● **THE TASK**
Only one stretch of the listing below is wanted. Give it again exactly, from the line with "Extreme poverty and" through the line with "to Family Life".

● **RECORD EXCERPTS**
================================

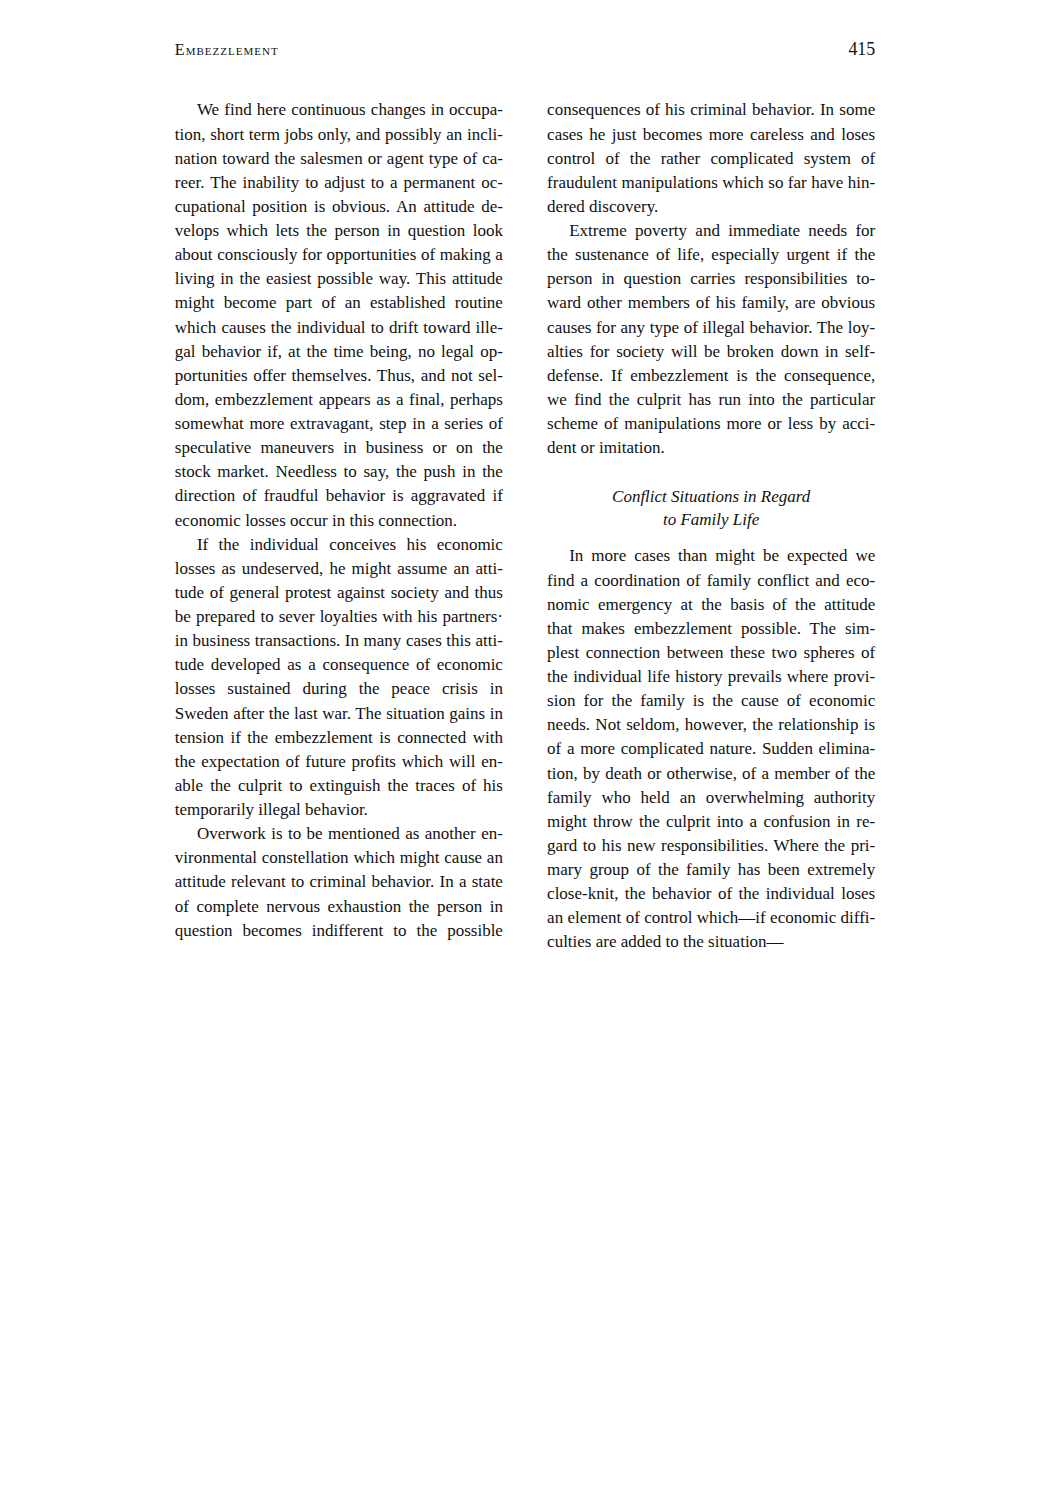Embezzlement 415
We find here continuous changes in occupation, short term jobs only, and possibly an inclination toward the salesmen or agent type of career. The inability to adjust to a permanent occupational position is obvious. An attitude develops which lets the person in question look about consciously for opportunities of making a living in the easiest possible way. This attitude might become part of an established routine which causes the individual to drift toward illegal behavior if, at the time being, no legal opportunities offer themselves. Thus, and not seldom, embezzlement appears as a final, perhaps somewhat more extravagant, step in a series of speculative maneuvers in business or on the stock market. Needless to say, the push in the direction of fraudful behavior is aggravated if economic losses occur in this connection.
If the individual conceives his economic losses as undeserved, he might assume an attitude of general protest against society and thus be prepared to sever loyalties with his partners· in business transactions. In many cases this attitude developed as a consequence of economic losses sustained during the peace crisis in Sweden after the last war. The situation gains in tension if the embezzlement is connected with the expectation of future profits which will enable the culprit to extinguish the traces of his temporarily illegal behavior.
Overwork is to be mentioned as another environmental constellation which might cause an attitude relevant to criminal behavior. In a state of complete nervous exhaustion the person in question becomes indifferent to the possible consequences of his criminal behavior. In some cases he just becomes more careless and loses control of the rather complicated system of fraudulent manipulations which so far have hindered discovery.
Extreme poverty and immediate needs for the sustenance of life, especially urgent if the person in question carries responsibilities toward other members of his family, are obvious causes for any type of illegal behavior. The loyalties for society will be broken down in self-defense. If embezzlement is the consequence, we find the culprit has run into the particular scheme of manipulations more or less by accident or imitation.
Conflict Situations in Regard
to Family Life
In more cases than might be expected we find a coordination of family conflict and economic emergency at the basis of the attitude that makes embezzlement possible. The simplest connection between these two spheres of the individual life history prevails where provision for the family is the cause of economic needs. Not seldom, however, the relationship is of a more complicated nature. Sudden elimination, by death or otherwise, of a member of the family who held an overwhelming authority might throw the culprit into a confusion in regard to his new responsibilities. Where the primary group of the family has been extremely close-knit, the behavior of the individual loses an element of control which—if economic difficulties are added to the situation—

================================

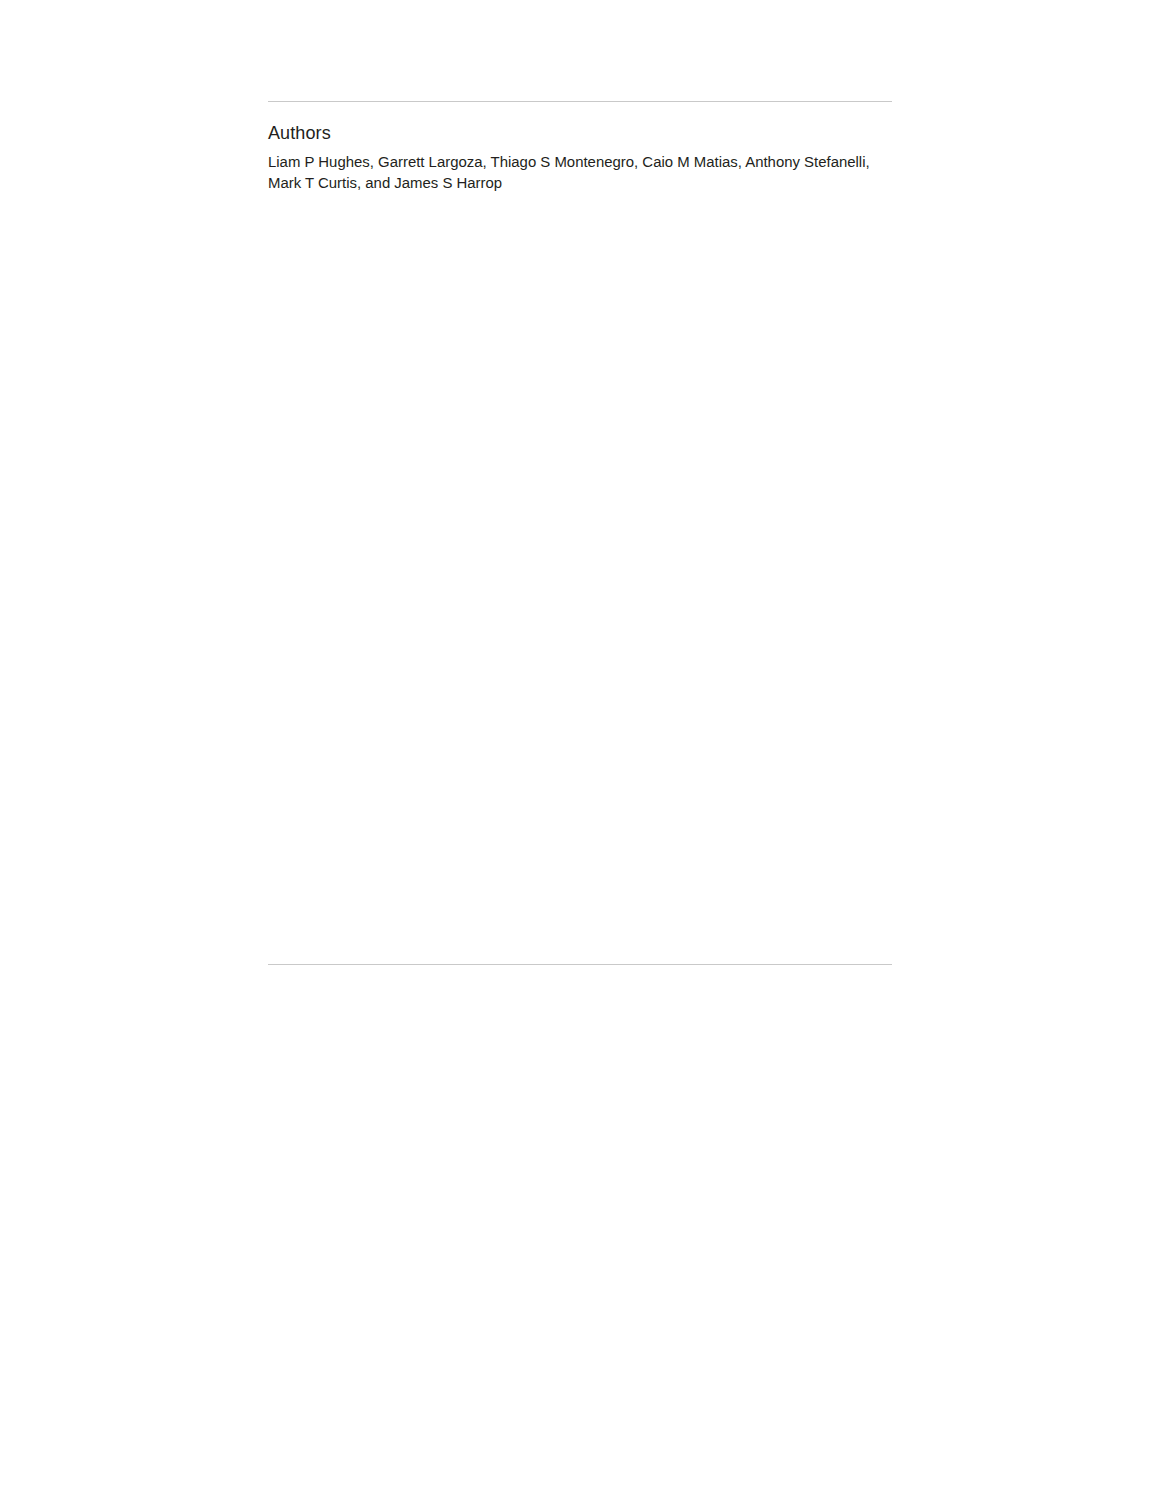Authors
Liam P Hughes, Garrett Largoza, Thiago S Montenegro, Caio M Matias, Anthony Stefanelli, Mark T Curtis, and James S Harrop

================================

● **WORKED SOLUTION**
Extreme poverty and immediate needs for the sustenance of life, especially urgent if the person in question carries responsibilities toward other members of his family, are obvious causes for any type of illegal behavior. The loyalties for society will be broken down in self-defense. If embezzlement is the consequence, we find the culprit has run into the particular scheme of manipulations more or less by accident or imitation.
Conflict Situations in Regard
to Family Life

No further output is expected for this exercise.